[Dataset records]
○ ○ ○ ○ ○

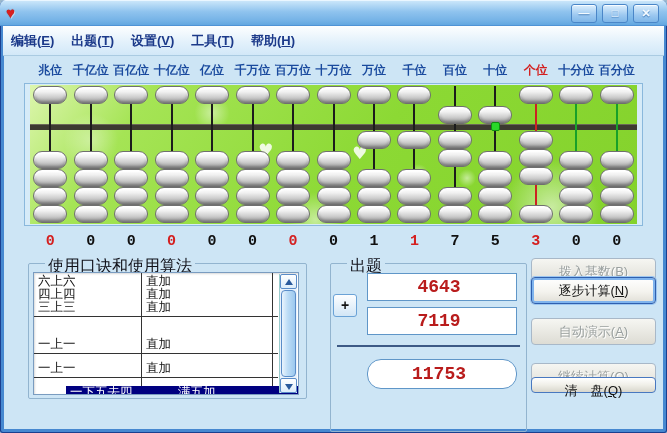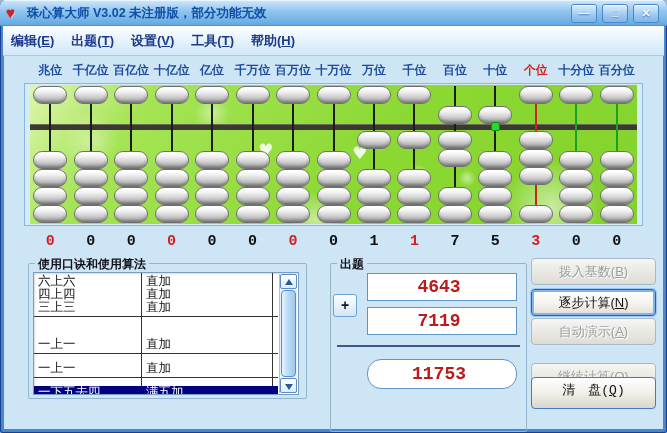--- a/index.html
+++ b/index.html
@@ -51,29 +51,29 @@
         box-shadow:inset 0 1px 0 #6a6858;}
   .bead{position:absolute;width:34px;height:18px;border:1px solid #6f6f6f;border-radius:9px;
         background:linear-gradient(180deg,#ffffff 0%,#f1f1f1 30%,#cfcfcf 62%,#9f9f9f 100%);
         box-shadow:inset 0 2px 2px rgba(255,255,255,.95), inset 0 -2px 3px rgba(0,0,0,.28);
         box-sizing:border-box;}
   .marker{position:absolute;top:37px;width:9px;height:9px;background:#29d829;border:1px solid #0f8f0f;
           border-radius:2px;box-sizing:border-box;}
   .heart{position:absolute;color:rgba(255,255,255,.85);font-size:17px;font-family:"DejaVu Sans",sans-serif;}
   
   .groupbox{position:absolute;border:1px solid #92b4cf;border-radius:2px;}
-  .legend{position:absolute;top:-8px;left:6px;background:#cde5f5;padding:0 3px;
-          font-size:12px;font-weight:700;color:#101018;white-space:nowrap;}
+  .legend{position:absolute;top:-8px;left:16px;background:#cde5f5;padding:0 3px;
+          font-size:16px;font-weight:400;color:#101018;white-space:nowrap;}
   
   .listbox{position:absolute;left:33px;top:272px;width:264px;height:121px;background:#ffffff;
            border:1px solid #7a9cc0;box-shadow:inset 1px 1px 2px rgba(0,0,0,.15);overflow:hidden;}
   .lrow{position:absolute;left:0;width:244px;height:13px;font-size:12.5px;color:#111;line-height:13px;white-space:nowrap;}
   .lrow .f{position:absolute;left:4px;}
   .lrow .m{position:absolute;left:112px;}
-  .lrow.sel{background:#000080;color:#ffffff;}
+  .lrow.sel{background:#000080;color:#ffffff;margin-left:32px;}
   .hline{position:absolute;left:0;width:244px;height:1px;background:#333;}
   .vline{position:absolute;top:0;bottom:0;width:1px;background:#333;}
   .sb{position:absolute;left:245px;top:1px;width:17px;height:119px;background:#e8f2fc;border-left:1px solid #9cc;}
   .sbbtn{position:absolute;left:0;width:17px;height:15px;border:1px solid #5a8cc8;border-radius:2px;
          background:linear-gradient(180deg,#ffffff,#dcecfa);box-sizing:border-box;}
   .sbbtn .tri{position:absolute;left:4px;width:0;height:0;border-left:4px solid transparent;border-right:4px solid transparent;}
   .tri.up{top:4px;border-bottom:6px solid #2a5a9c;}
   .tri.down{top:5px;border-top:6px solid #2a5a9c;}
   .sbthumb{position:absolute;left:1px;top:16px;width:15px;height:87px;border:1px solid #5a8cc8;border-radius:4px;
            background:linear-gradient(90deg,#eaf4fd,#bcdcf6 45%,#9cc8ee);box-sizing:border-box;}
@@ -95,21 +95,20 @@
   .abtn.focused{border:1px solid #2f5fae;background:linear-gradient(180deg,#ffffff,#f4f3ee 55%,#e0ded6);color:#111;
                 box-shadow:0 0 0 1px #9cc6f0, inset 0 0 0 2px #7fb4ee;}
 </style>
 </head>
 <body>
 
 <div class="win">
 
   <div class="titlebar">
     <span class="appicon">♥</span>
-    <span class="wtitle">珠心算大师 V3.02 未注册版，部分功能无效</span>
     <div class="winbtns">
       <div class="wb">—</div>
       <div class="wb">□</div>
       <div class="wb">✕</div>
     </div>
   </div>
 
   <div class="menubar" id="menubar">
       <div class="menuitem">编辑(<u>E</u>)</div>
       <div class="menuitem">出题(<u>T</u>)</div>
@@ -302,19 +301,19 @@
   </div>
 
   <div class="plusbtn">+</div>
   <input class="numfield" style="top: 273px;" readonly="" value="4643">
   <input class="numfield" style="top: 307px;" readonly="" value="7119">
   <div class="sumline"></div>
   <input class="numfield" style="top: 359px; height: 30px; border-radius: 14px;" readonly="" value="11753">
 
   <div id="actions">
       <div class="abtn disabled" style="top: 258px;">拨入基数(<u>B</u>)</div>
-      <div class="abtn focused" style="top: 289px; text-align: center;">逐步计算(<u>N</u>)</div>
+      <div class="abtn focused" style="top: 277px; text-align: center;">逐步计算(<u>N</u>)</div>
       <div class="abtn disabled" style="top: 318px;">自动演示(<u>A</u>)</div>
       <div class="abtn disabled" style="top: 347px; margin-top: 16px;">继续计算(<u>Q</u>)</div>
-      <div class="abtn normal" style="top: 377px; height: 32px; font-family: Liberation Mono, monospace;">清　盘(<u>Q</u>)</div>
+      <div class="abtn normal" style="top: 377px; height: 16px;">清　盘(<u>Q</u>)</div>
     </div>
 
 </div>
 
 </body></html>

○ ○ ○ ○ ○

_What the task asks_
Identify the lines of the entries containing the string "linear". Copy each such line.

_Expected output_
         background:linear-gradient(180deg,#ffffff 0%,#f1f1f1 30%,#cfcfcf 62%,#9f9f9f 100%);
          background:linear-gradient(180deg,#ffffff,#dcecfa);box-sizing:border-box;}
            background:linear-gradient(90deg,#eaf4fd,#bcdcf6 45%,#9cc8ee);box-sizing:border-box;}
   .abtn.focused{border:1px solid #2f5fae;background:linear-gradient(180deg,#ffffff,#f4f3ee 55%,#e0ded6);color:#111;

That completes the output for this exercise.